▶ _TASK GOAL_:
Starting at the line that contains "What is the average value?" and ending at the last of the records, rewrite the lines with "chart" replaced by "graph" and all other text kept the same. Omit the pictures from your answer.

▶ _RECORDS SUPPLIED_:
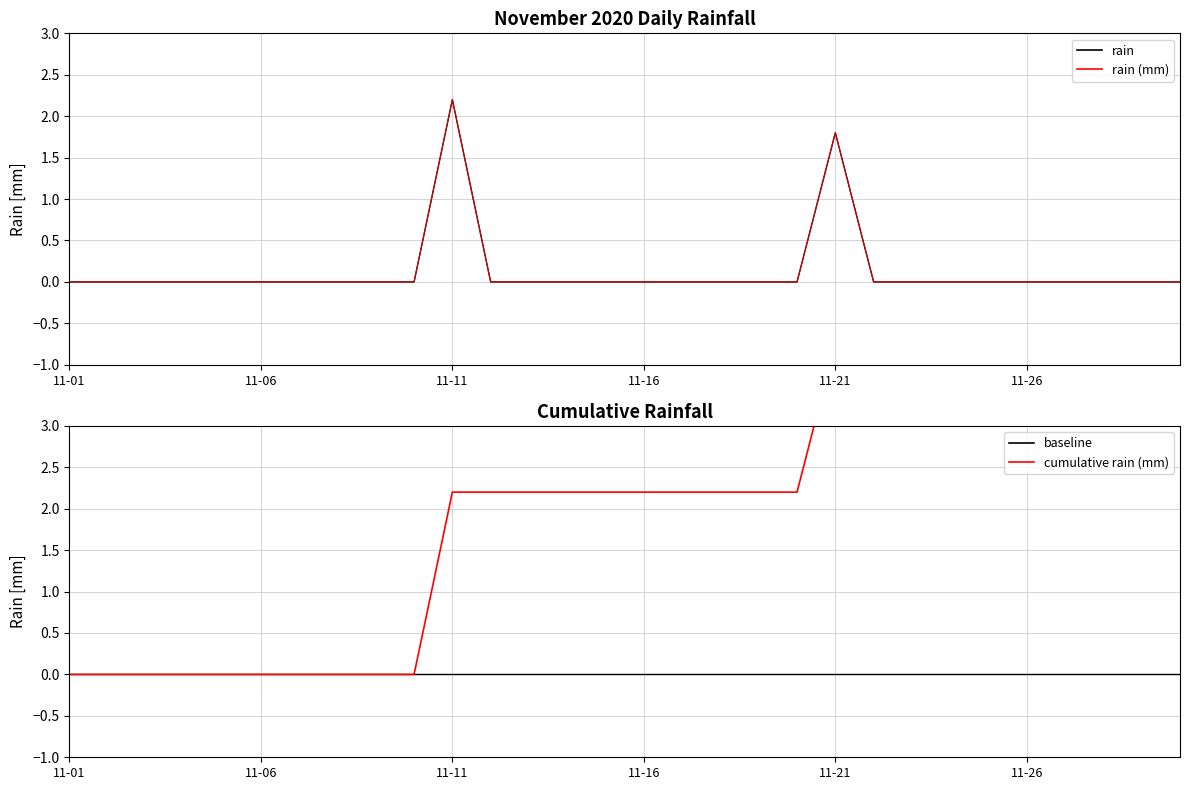

List the series in order of their peak value, highest first.

cumulative rain (mm), rain, rain (mm), baseline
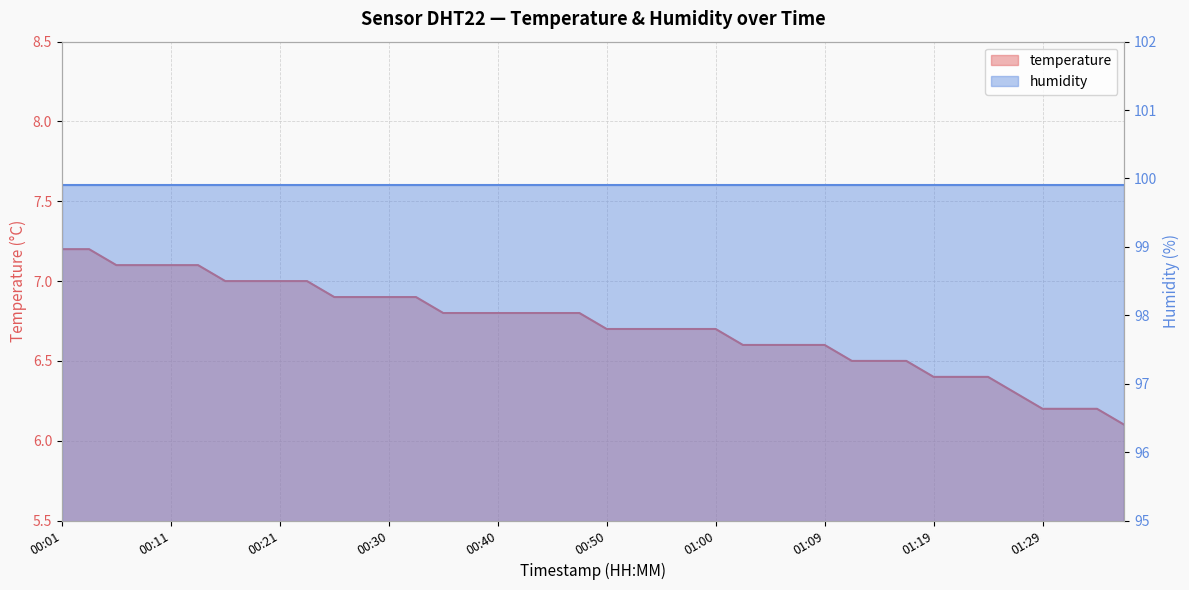

What is the average value?

6.7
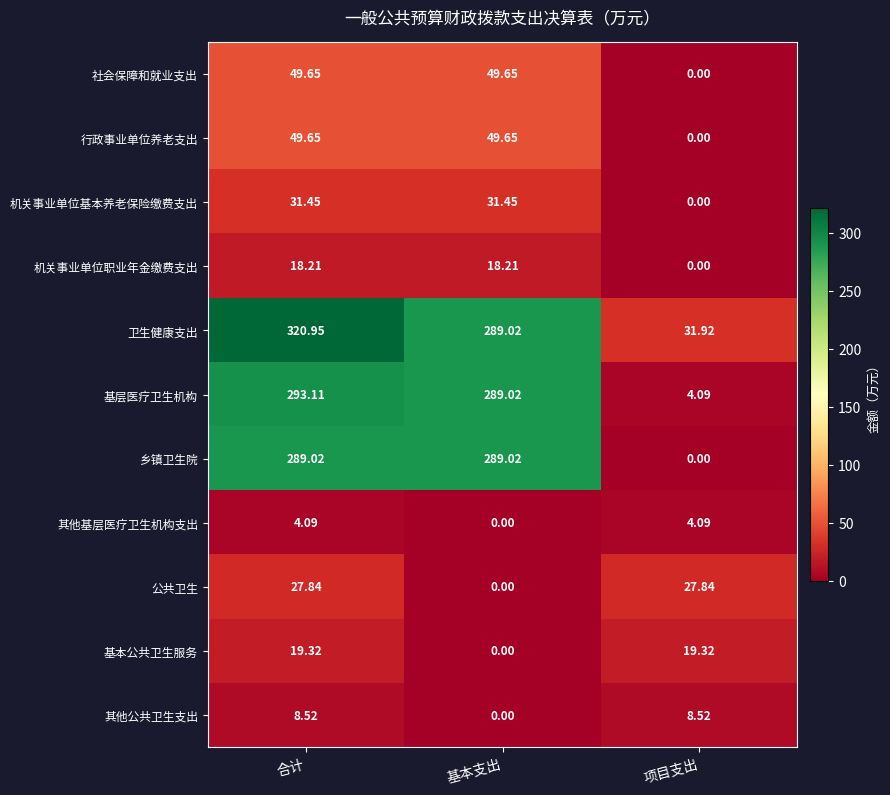

At which label is 卫生健康支出 closest to 176?

基本支出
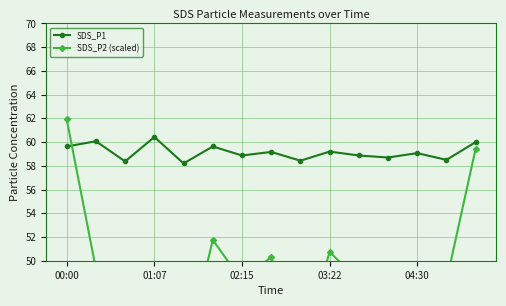

Is it true that SDS_P1 equals 59.2 at 03:22?

True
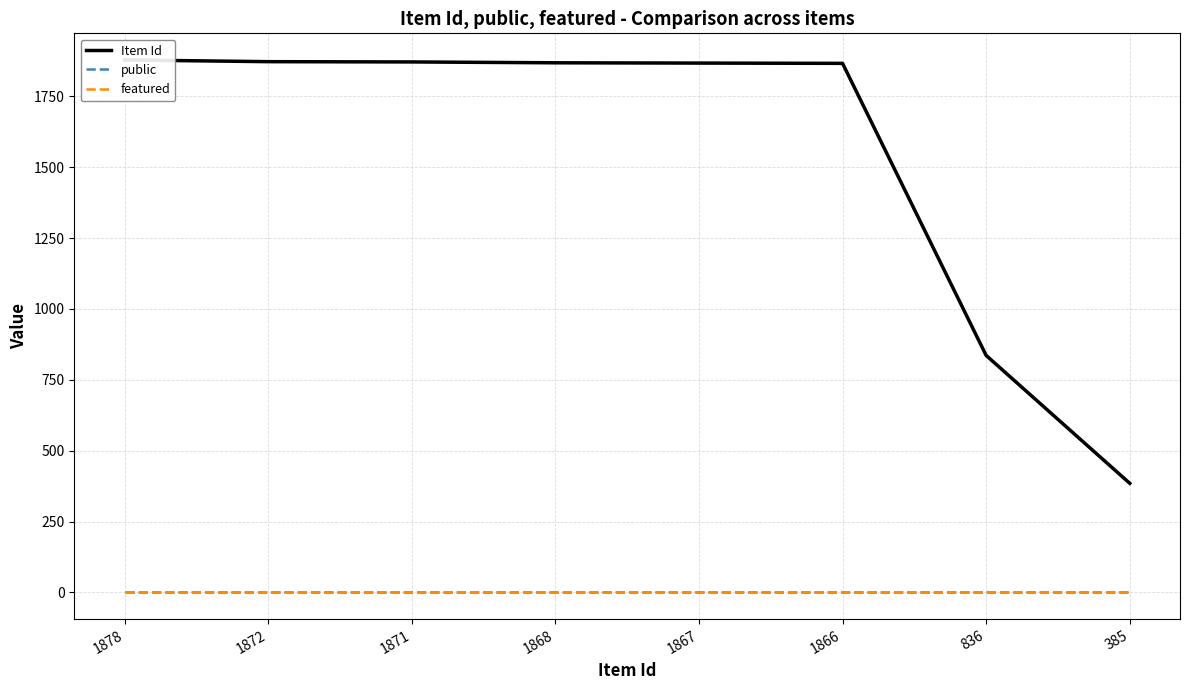

True or false: Item Id and featured intersect in this chart.

False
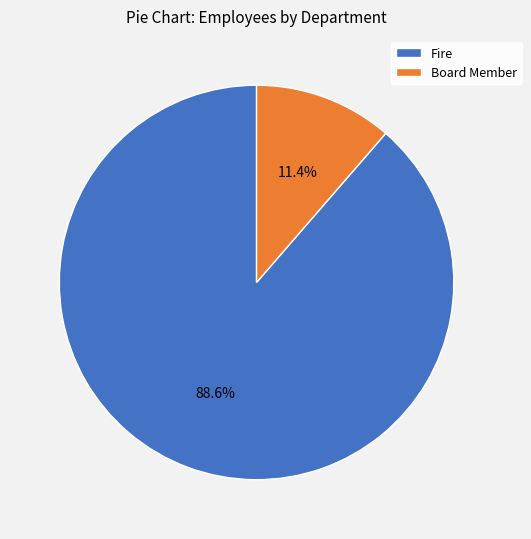

True or false: Fire accounts for 89% of the total.

True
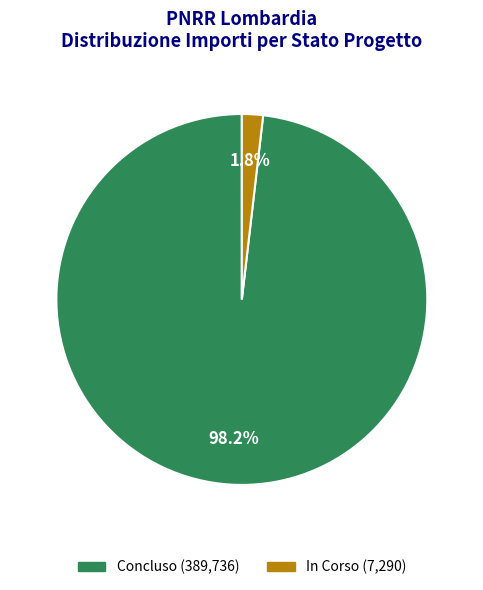

Count the number of slices in the pie.

2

▶ _TASK RESPONSE_:
What is the average value?

6.7

At which label is 卫生健康支出 closest to 176?

基本支出

Is it true that SDS_P1 equals 59.2 at 03:22?

True

True or false: Item Id and featured intersect in this graph.

False

True or false: Fire accounts for 89% of the total.

True

Count the number of slices in the pie.

2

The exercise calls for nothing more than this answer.